▸ EXERCISE INSTRUCTIONS: Filter the records below, keeping only lines with the string "Lymph".

*** Opening DATASET EXTRACT ***

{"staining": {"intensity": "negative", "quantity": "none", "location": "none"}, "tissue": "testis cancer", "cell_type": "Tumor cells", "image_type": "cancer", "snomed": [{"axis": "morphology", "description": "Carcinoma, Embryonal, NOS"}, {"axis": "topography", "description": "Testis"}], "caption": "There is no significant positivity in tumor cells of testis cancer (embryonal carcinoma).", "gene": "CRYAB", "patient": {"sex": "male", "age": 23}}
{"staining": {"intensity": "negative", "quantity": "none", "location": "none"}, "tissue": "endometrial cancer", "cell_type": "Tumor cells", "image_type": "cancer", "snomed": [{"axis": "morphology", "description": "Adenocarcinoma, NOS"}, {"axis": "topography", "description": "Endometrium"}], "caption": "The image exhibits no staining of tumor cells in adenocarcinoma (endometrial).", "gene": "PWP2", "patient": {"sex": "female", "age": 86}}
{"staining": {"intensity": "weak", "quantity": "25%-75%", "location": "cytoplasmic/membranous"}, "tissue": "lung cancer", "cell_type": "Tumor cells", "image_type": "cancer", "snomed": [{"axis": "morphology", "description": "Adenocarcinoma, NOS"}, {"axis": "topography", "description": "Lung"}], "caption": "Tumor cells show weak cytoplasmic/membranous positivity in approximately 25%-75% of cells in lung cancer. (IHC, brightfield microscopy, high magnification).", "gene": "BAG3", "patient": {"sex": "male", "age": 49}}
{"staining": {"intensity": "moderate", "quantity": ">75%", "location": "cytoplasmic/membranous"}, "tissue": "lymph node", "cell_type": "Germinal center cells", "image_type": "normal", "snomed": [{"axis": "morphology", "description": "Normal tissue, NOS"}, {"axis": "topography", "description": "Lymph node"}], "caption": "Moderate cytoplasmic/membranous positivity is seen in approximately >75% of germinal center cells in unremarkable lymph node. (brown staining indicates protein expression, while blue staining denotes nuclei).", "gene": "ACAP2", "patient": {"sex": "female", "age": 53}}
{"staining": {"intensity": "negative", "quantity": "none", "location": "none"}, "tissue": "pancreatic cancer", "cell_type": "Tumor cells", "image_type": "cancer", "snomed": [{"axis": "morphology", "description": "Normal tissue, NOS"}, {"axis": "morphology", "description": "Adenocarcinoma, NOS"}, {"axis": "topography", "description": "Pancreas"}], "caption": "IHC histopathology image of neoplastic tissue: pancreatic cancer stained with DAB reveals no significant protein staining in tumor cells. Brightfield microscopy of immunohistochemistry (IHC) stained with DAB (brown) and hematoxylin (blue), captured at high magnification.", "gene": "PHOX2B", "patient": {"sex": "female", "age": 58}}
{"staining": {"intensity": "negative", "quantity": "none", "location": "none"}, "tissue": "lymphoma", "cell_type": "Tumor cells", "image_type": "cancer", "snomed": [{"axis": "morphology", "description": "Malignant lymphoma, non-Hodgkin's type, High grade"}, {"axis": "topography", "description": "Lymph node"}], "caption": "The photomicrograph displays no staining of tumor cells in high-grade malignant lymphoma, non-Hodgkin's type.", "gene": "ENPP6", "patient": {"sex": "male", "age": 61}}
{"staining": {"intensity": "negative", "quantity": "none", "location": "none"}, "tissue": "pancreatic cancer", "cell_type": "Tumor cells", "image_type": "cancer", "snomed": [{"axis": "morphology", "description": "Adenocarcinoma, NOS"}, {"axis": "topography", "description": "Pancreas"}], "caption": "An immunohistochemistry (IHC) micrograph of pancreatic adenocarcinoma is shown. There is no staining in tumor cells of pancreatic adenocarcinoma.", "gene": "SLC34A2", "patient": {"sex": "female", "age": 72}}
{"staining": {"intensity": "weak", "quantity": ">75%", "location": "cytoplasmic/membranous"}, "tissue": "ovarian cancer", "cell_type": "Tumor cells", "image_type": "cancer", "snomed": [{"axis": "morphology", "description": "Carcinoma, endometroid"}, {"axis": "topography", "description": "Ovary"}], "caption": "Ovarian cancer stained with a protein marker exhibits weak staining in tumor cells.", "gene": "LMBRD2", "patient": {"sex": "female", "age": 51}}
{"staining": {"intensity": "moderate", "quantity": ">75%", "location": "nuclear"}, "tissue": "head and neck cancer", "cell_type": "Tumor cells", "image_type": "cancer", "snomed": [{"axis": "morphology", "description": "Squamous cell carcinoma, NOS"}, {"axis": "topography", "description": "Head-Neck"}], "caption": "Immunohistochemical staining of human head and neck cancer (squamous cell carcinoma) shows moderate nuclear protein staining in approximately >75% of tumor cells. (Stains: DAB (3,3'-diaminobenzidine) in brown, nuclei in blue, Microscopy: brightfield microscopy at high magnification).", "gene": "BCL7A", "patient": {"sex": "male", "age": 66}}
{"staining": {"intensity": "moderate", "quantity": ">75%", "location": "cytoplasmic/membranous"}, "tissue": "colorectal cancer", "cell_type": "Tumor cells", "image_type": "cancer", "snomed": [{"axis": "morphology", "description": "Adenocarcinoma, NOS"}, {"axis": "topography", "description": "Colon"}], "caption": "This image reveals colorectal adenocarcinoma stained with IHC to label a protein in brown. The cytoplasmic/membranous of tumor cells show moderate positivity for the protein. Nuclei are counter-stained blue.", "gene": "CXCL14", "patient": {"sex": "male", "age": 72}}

*** Closing DATASET EXTRACT ***

▸ EXPECTED ANSWER:
{"staining": {"intensity": "moderate", "quantity": ">75%", "location": "cytoplasmic/membranous"}, "tissue": "lymph node", "cell_type": "Germinal center cells", "image_type": "normal", "snomed": [{"axis": "morphology", "description": "Normal tissue, NOS"}, {"axis": "topography", "description": "Lymph node"}], "caption": "Moderate cytoplasmic/membranous positivity is seen in approximately >75% of germinal center cells in unremarkable lymph node. (brown staining indicates protein expression, while blue staining denotes nuclei).", "gene": "ACAP2", "patient": {"sex": "female", "age": 53}}
{"staining": {"intensity": "negative", "quantity": "none", "location": "none"}, "tissue": "lymphoma", "cell_type": "Tumor cells", "image_type": "cancer", "snomed": [{"axis": "morphology", "description": "Malignant lymphoma, non-Hodgkin's type, High grade"}, {"axis": "topography", "description": "Lymph node"}], "caption": "The photomicrograph displays no staining of tumor cells in high-grade malignant lymphoma, non-Hodgkin's type.", "gene": "ENPP6", "patient": {"sex": "male", "age": 61}}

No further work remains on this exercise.